As he gave Potter a tour of the village, he explained about shelter and surviving during the cold winter.
The reason for shelter is for staying out of the weather, keeping dry, and keeping out of the wind. That's the basics for shelter.
It's not easy. If you don't know what you're doing, then you could die of hypothermia—especially with the temperatures that we have now. I don't know what the numbers are, every year at least a thousand people die in this country from hypothermia.
Sam attributed the extreme homeless situation on the government.
This country is not about the poor anymore. It's about the rich; the rich are the ones who are in power. That's not what the founding fathers wanted. The founding fathers wanted the average American to have politics for a short amount of time. And they don’t do that.

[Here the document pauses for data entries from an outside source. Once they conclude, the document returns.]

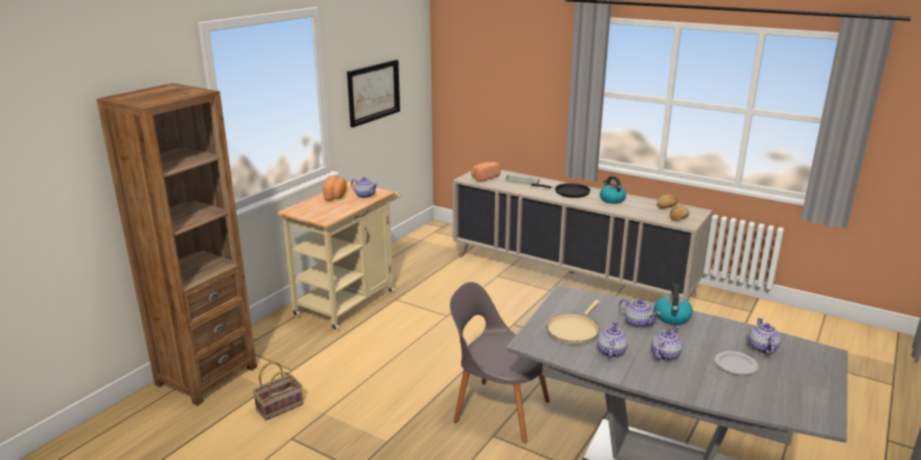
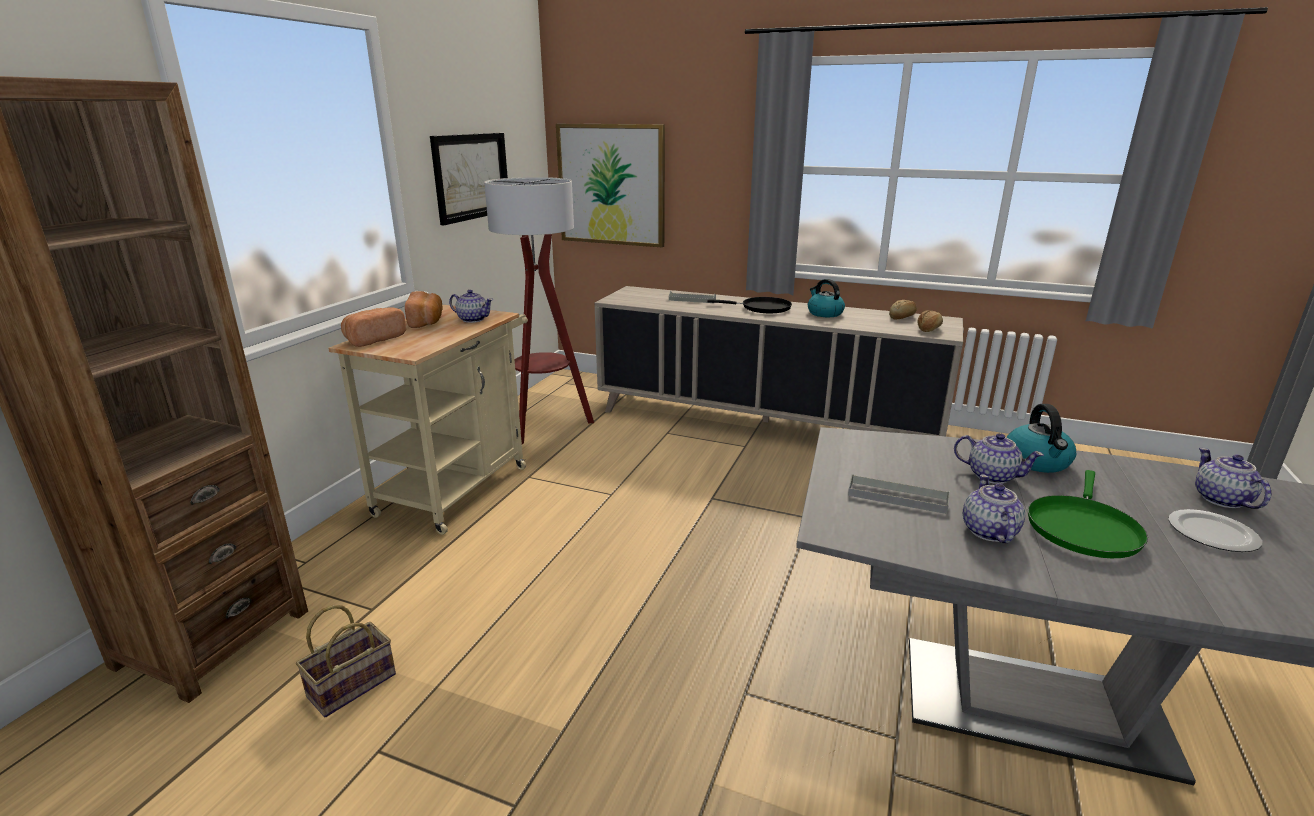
camera: 10 degrees left, 0 degrees up
grey chair [450,282,550,443] -> none
bread [471,162,501,182] -> bread moved to [341,307,406,347]
beige frying pan [546,300,600,344] -> grey tray [848,474,950,514]
teapot [651,326,683,361] -> green frying pan [1028,470,1148,558]
none -> floor lamp [484,177,594,444]
none -> picture [556,124,665,247]

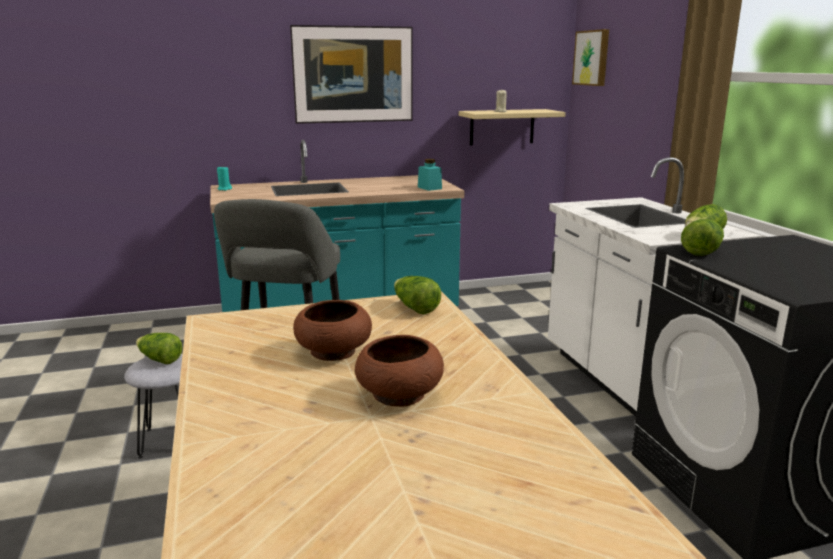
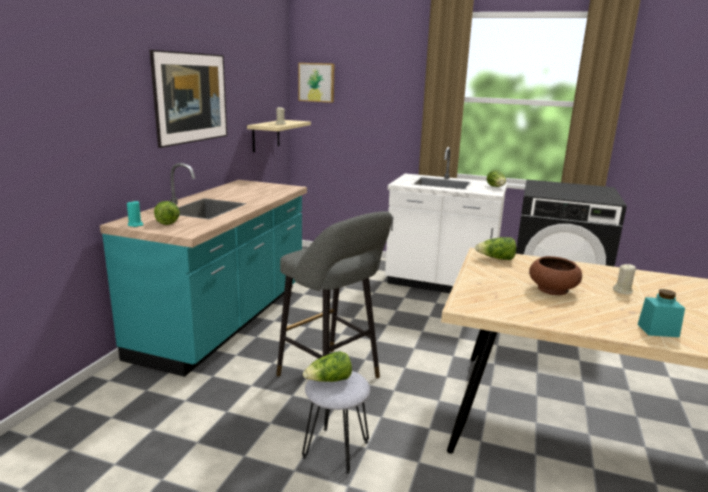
camera: 55 degrees left, 0 degrees up
brown bowl [355,335,444,407] -> beige candle [613,264,636,294]
turquoise jar [418,159,442,191] -> turquoise jar moved to [638,289,685,337]
lettuce [681,219,724,256] -> lettuce moved to [154,201,180,225]

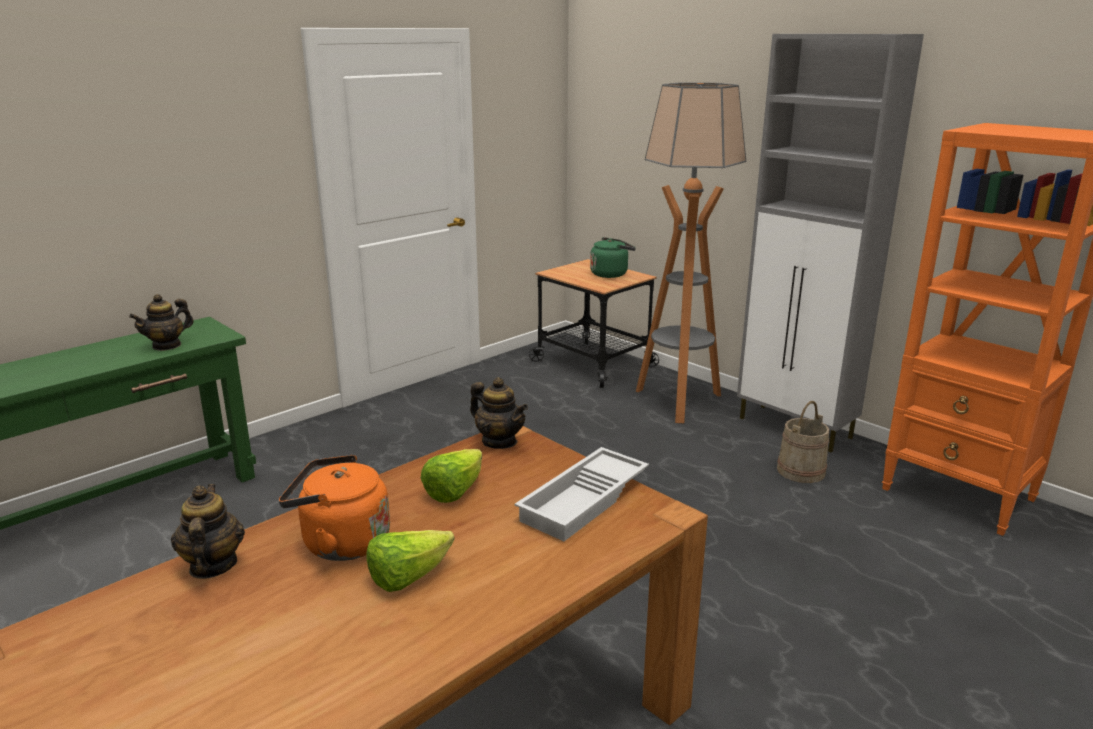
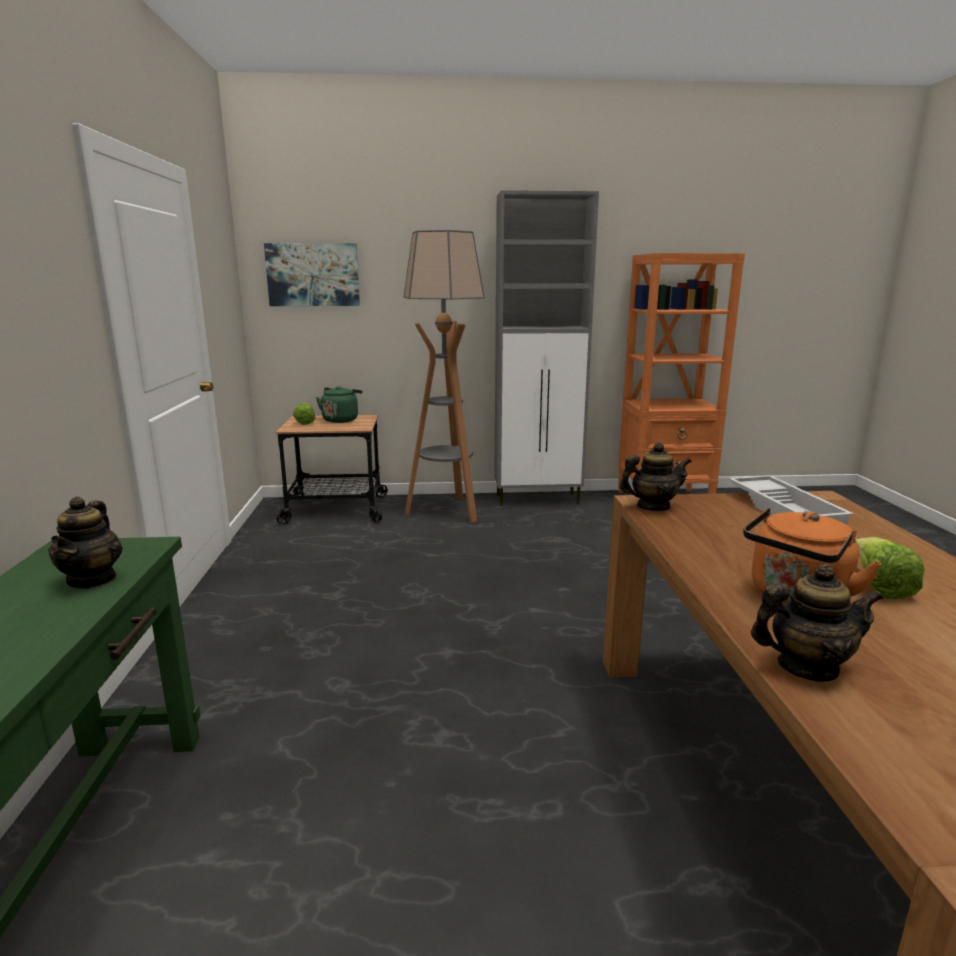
camera: 50 degrees left, 5 degrees down
teapot [171,484,245,579] -> teapot turned 150 degrees clockwise [751,564,884,682]
lettuce [421,449,482,503] -> lettuce moved to [293,403,316,425]
beige bucket [777,401,829,483] -> none
none -> picture [264,243,360,306]

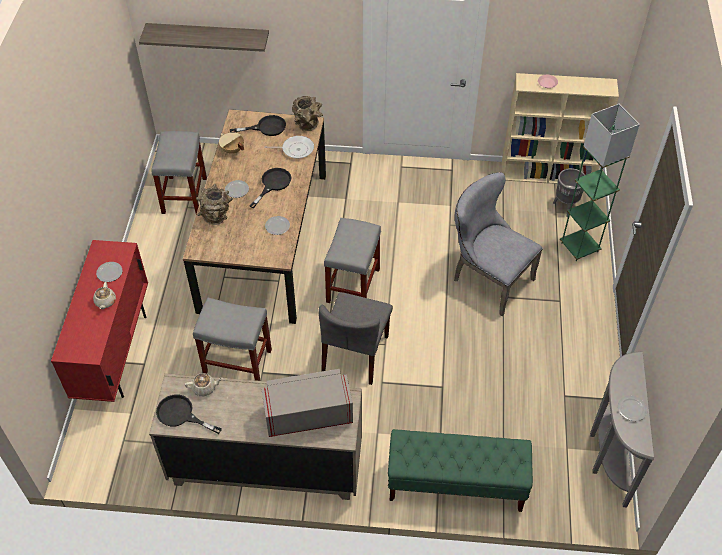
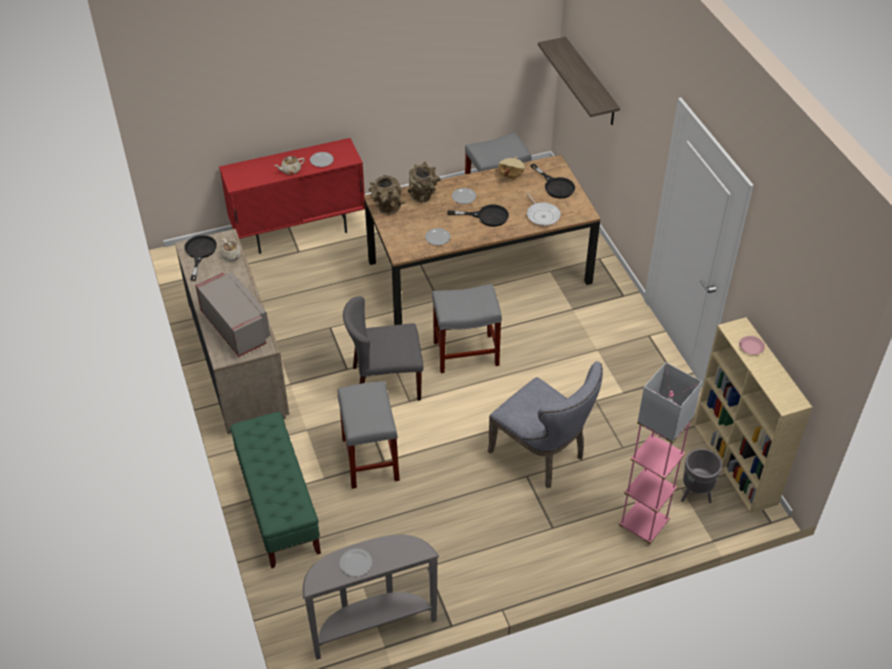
camera: 65 degrees right, 5 degrees down
grey stool [193,298,272,381] -> grey stool moved to [338,381,400,489]
brown vase [292,96,323,131] -> brown vase moved to [368,175,405,215]
grey chair [454,172,543,316] -> grey chair turned 120 degrees clockwise [488,361,603,488]
green floor lamp [560,104,640,261] -> pink floor lamp [618,362,702,545]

You've got career politicians who made a name in business and wanted to pass laws so to benefit the rich.
And they steal from the poor. That's kind of like the anti-Robin Hood syndrome. They steal from the poor so that the rich can line their pockets. And that's one of the reasons why the homeless—I don't have any other word for it—hate today's government.
They're trying to survive and every time they try and get a leg up and start getting back on their feet, the government comes in and fines 'em—takes their money away and knocks 'em back on their—knocks 'em back off their feet.
Sam pointed out that the founding fathers wrote the Constitution for moral people, and that without morality, the Constitution is worthless. In his opinion, this country's morality as dropped further than it has been since World War II.
"People who are well off who don't have a clue what it's like to be homeless, turn away from it," Sam said, "because they don't want to see the pain in our eyes. They don't want to see the loss of dignity. But I'm telling you right now, you cannot lose your honor, you can always regain your dignity."